* Bagian teks:
Dalam konteks ini, teori Taksonomi Bloom pun menjadi relevan di sini guru harus menyesuaikan kemampuan berpikir kritis siswa. Dengan begitu, siswa tidak hanya tahu “apa yang terjadi” tetapi juga bisa bertanya “mengapa itu bisa terjadi.” Selain itu mereka juga bisa memahami sejarah sebagai hasil interpretasi, bukan kebenaran tunggal. 

Film seperti Jagal membantu kita memahami serta menjadi sarana refleksi yang efektif, bahwa sejarah tidak hanya milik pemenang. Ia juga milik korban, saksi, bahkan pelaku. Ketiganya membentuk mosaik masa lalu yang utuh dan dari situlah kita belajar empati.

Sebagai mahasiswa sejarah, penulis merasa film ini seperti tamparan halus. Kita sering kali mempelajari sejarah dari buku yang rapi dan teratur, padahal di balik setiap paragraf ada darah, air mata, dan trauma yang nyata. Melihat para pelaku berbicara dengan bangga membuat saya bertanya-tanya: apakah manusia benar-benar belajar dari masa lalunya?

Peristiwa 1965 bukan hanya tentang konflik ideologi antara kapitalisme dan komunisme. Ia adalah cermin bagaimana kekuasaan dapat menghapus rasa bersalah dan memanipulasi moralitas, dan juga tentang manipulasi narasi dan hilangnya rasa kemanusiaan. Para pelaku kekerasan dalam Jagal menunjukkan bagaimana kekuasaan dapat menghapus rasa bersalah, dan bagaimana manusia bisa kehilangan empati karena keyakinan bahwa mereka sedang “membela negara”. 

Namun, momen paling emosional justru muncul dalam film terjadi ketika salah satu pelaku akhirnya terdiam dan muntah setelah menceritakan kembali aksinya. Dalam sekejap, penonton disadarkan bahwa di balik kesombongan itu, ada rasa bersalah yang tidak bisa dihapus oleh ideologi, ia hanya bisa ditekan, tetapi tetap hidup dalam batin manusia.

* Tugas: Dalam teks tentang film Jagal, apa yang dilakukan salah satu pelaku setelah menceritakan kembali aksinya? Jawablah hanya berdasarkan teks di atas.

* Daftar butir:
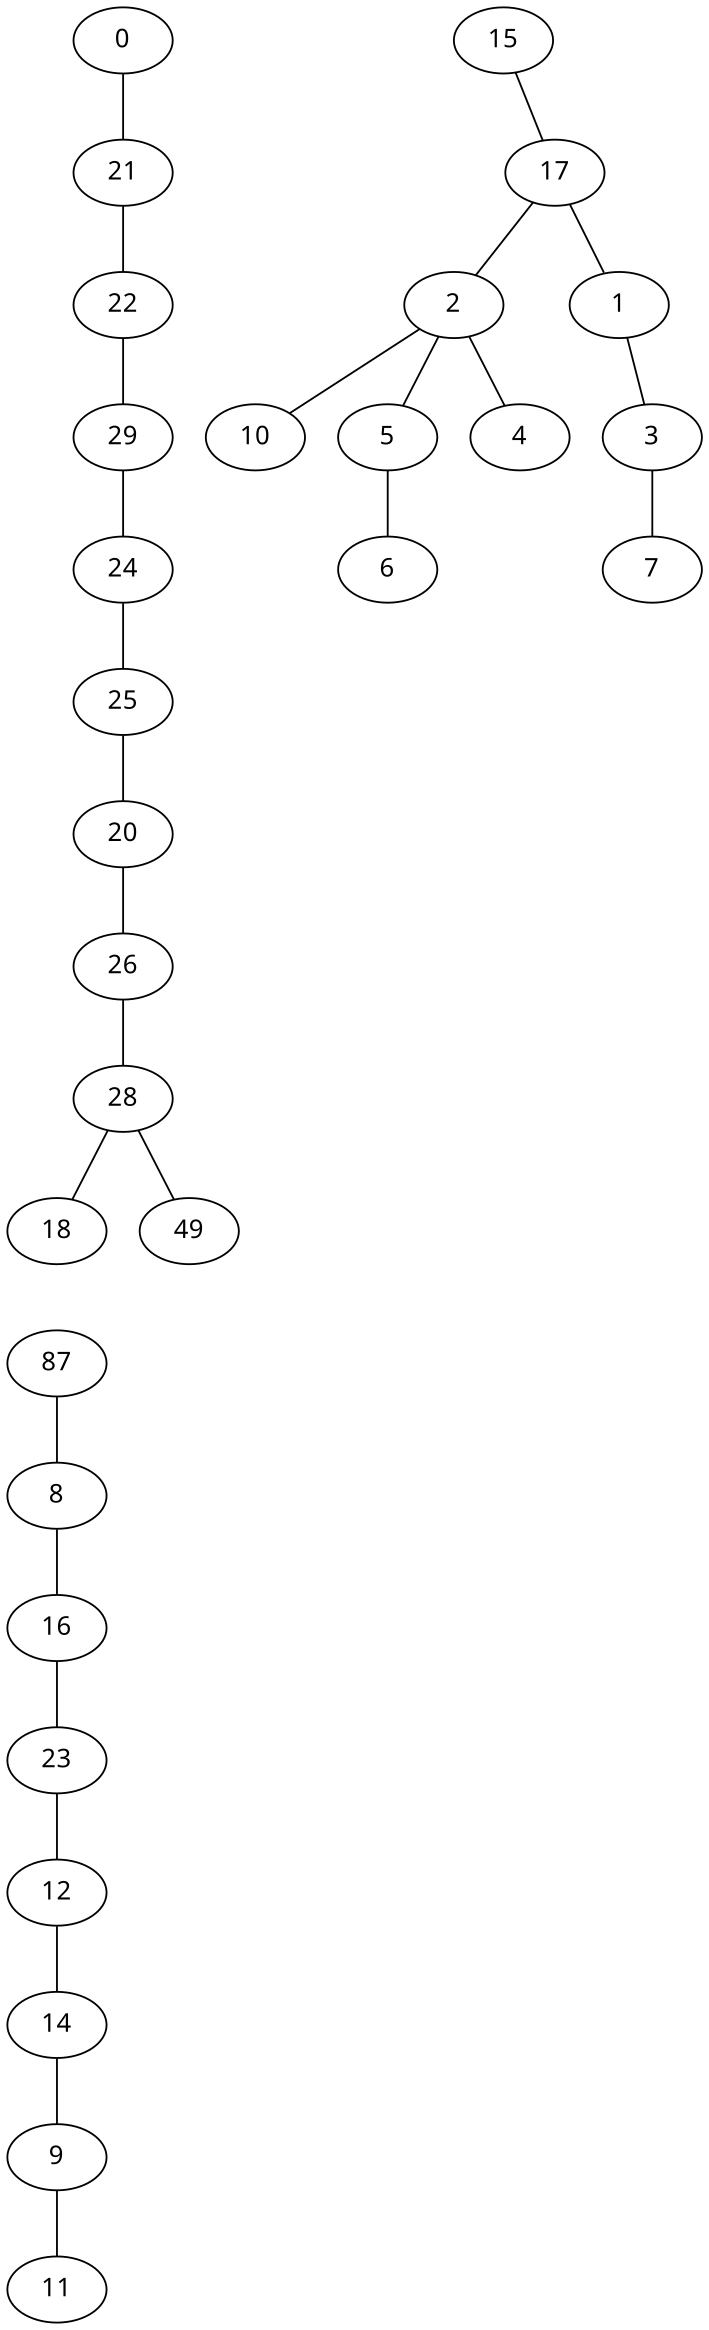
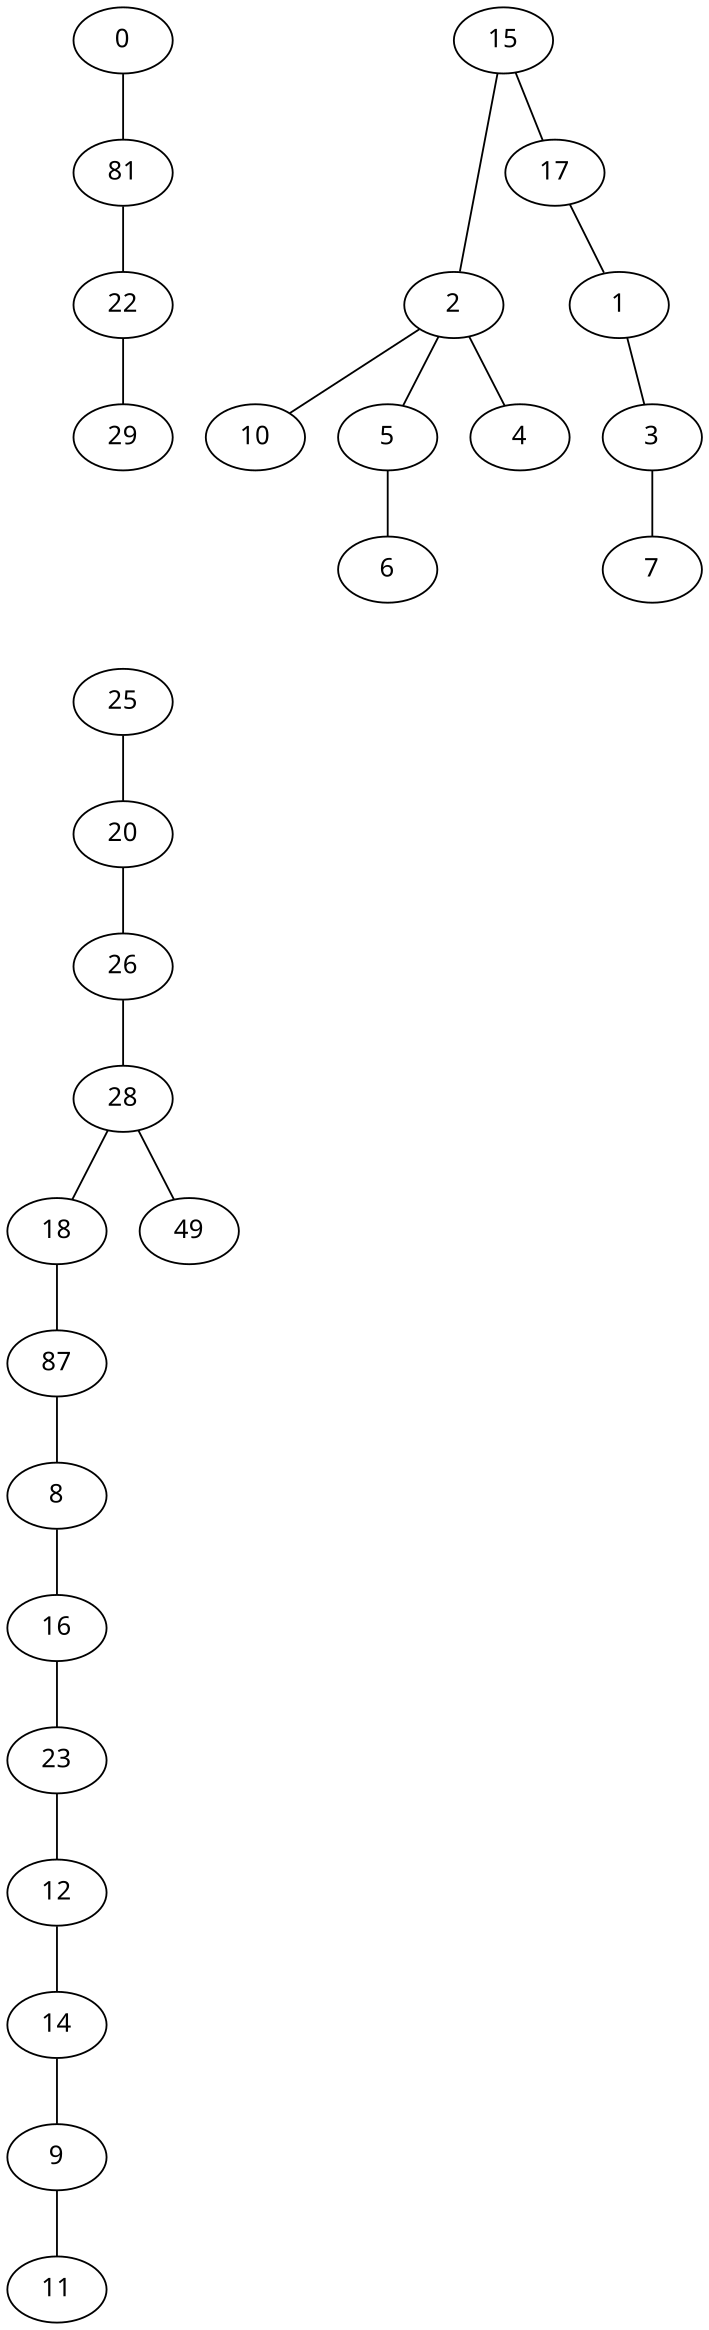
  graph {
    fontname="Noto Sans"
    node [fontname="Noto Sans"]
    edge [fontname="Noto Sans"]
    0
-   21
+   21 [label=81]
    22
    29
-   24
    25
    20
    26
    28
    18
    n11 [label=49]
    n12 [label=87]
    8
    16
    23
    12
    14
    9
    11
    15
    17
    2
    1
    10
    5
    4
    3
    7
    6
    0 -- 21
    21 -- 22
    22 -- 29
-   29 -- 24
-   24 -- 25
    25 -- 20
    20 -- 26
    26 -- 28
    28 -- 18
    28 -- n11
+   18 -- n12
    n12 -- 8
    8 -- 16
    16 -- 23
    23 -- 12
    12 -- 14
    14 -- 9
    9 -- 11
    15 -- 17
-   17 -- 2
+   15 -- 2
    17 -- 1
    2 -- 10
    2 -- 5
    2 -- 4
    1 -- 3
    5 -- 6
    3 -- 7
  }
---
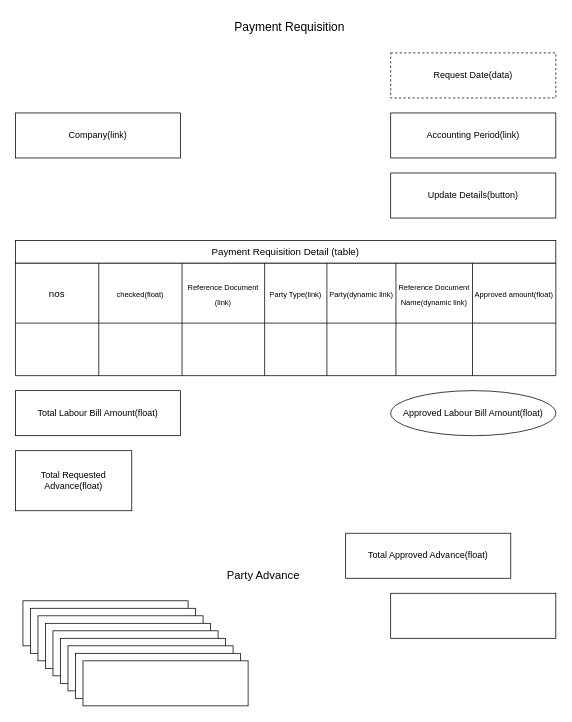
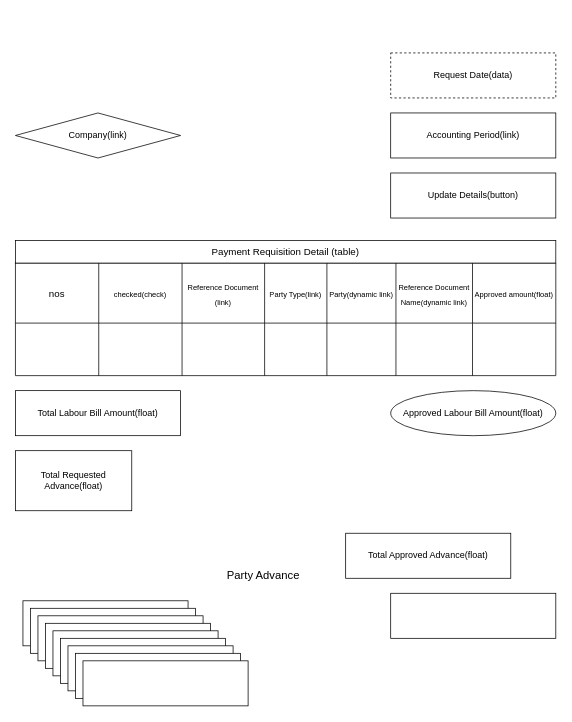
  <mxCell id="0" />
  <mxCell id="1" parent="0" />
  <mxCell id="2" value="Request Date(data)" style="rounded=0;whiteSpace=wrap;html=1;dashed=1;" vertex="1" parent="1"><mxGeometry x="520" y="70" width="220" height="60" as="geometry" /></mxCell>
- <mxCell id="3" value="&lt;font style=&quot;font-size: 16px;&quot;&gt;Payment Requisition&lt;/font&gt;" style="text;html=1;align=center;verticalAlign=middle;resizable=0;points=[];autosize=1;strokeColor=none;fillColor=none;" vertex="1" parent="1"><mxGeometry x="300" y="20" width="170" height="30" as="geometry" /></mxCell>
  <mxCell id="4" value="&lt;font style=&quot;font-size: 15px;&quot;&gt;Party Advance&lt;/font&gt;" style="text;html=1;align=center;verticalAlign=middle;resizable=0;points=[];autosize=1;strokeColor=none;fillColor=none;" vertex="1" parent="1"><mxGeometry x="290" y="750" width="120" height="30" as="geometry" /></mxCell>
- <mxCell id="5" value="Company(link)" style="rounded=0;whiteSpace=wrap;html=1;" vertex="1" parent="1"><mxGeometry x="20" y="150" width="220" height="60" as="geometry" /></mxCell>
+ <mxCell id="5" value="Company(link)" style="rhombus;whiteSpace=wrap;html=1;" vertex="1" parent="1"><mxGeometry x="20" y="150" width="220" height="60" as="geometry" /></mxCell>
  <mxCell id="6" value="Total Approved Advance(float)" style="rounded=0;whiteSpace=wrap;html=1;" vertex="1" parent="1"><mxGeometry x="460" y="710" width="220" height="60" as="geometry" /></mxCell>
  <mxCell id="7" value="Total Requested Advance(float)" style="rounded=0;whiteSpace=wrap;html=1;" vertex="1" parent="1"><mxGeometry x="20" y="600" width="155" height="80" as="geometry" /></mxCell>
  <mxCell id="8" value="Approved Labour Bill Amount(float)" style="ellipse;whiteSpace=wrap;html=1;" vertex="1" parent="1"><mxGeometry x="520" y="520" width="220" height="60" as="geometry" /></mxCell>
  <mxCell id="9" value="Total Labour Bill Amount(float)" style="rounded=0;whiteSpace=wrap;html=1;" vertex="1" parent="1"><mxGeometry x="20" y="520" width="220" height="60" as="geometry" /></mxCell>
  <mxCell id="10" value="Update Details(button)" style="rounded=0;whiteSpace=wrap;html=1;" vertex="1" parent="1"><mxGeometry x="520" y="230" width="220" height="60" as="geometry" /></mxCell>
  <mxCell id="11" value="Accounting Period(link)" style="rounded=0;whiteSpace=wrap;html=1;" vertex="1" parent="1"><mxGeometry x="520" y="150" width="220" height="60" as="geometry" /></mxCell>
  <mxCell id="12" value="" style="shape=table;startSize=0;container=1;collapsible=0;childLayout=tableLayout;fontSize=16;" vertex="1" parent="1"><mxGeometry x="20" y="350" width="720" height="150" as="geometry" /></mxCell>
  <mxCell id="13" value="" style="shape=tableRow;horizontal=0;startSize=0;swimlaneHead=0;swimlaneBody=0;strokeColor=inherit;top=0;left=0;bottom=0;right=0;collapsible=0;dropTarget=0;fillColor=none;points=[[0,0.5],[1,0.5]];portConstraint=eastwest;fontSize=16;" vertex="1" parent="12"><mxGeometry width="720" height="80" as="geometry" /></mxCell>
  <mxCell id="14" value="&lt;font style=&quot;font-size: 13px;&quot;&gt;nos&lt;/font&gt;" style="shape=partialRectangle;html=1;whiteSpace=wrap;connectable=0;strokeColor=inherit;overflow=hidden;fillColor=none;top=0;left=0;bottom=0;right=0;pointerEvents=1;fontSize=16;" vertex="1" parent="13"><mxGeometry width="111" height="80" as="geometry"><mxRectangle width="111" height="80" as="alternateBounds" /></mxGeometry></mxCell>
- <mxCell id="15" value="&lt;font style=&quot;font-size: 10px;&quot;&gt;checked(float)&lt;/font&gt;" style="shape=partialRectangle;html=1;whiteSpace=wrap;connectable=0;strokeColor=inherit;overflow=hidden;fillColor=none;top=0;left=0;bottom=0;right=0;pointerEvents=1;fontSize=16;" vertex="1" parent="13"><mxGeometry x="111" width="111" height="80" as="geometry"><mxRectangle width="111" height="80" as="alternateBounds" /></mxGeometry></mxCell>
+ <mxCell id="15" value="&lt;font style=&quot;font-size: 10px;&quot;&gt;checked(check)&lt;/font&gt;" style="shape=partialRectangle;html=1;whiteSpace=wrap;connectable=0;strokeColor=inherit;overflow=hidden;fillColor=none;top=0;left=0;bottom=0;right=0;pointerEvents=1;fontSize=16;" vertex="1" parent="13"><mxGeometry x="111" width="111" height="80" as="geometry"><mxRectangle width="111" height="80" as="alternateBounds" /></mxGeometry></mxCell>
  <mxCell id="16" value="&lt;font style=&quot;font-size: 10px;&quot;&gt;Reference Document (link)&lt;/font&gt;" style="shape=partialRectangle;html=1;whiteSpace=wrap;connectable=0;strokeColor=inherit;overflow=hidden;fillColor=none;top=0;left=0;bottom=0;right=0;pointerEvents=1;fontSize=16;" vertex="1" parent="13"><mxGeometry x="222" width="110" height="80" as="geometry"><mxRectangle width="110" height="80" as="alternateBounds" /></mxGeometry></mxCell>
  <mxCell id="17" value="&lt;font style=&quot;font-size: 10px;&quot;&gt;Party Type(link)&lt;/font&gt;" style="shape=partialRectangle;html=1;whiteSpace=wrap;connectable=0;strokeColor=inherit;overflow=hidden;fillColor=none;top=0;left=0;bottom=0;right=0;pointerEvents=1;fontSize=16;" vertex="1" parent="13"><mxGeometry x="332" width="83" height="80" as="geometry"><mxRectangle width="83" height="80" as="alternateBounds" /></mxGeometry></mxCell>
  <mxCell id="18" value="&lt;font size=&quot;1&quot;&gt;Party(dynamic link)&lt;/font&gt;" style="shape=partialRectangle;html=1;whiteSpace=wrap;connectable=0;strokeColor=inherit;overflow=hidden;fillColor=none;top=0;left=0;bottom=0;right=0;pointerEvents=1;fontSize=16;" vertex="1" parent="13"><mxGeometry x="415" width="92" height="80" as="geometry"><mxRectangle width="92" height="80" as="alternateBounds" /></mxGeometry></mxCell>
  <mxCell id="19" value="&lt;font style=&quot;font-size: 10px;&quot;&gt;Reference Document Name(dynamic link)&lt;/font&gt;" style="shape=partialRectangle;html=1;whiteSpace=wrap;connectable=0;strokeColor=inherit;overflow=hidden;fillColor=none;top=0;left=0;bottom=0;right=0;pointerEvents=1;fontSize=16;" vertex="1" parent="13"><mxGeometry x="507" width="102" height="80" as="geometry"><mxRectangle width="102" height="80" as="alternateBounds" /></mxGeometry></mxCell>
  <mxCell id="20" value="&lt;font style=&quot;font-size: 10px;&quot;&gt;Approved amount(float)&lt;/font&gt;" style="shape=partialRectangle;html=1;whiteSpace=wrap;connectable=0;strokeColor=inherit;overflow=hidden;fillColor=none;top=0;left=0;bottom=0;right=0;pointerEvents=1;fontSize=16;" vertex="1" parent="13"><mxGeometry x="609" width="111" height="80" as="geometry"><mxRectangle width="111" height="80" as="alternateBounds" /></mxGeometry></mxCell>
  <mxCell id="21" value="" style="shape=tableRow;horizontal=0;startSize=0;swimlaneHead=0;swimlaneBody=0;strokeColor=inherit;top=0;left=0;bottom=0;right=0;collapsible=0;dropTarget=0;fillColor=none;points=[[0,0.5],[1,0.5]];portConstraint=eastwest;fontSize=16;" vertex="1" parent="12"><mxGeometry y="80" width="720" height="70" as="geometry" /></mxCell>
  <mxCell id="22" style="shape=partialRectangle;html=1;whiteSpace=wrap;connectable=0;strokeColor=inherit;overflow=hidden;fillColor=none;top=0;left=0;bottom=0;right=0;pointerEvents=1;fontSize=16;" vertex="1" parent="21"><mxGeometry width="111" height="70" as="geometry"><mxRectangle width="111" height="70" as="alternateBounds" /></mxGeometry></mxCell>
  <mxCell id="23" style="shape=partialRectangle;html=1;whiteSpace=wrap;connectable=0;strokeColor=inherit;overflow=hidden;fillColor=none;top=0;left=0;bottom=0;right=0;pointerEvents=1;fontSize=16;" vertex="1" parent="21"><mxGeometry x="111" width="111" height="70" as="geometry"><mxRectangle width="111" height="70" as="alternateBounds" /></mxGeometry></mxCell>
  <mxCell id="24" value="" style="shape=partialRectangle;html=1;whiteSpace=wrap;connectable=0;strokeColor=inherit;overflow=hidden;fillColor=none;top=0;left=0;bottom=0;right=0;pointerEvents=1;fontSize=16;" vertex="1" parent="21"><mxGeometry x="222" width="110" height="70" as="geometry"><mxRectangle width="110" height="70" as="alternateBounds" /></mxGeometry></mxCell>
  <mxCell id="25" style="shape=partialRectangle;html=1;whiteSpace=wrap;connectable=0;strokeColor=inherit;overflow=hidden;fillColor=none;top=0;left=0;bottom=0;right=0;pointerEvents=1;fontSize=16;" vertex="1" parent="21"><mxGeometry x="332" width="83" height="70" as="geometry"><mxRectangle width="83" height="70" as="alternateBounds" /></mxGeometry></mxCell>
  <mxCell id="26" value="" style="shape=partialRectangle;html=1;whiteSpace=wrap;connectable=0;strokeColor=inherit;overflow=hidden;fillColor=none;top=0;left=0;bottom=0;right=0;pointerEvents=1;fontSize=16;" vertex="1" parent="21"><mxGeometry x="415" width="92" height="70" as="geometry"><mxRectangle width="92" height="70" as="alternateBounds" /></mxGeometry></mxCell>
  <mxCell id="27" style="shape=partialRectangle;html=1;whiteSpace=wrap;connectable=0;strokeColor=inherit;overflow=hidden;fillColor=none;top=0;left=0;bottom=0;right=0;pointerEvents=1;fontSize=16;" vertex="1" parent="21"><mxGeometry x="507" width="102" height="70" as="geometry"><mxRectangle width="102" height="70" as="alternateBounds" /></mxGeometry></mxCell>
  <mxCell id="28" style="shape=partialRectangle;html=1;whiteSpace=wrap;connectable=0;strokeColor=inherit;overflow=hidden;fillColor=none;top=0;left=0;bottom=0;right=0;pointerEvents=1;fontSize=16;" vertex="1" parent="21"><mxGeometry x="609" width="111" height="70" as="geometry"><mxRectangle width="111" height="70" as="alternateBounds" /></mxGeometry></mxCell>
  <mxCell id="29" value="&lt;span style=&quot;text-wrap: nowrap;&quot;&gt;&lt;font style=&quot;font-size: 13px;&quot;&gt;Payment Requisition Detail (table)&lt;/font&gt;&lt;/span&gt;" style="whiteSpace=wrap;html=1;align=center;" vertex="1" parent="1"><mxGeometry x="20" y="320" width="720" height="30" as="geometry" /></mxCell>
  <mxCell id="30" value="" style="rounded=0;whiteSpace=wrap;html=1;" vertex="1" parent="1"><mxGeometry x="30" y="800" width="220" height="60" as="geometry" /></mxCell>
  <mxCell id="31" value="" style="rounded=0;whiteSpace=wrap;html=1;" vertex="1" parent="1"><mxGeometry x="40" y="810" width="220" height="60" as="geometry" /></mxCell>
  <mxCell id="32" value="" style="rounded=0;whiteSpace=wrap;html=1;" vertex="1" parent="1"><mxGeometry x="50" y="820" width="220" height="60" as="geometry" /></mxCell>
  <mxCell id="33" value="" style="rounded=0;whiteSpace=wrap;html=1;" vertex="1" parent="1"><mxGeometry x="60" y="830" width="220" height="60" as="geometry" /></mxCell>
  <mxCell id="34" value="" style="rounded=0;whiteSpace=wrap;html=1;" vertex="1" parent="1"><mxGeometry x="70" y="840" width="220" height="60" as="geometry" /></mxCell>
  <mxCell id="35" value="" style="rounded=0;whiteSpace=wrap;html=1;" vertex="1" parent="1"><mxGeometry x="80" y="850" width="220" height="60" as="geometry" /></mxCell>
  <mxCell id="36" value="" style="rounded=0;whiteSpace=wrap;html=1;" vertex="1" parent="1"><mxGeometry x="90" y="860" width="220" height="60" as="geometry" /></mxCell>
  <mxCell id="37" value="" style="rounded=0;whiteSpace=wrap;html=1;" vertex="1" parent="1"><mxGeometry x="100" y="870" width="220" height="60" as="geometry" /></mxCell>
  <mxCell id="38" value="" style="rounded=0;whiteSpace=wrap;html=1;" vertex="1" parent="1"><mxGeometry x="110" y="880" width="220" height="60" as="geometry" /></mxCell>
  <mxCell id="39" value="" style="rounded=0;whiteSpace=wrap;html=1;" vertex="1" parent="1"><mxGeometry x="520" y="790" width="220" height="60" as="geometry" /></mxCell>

* Jawaban tertulis: Pelaku itu terdiam dan muntah.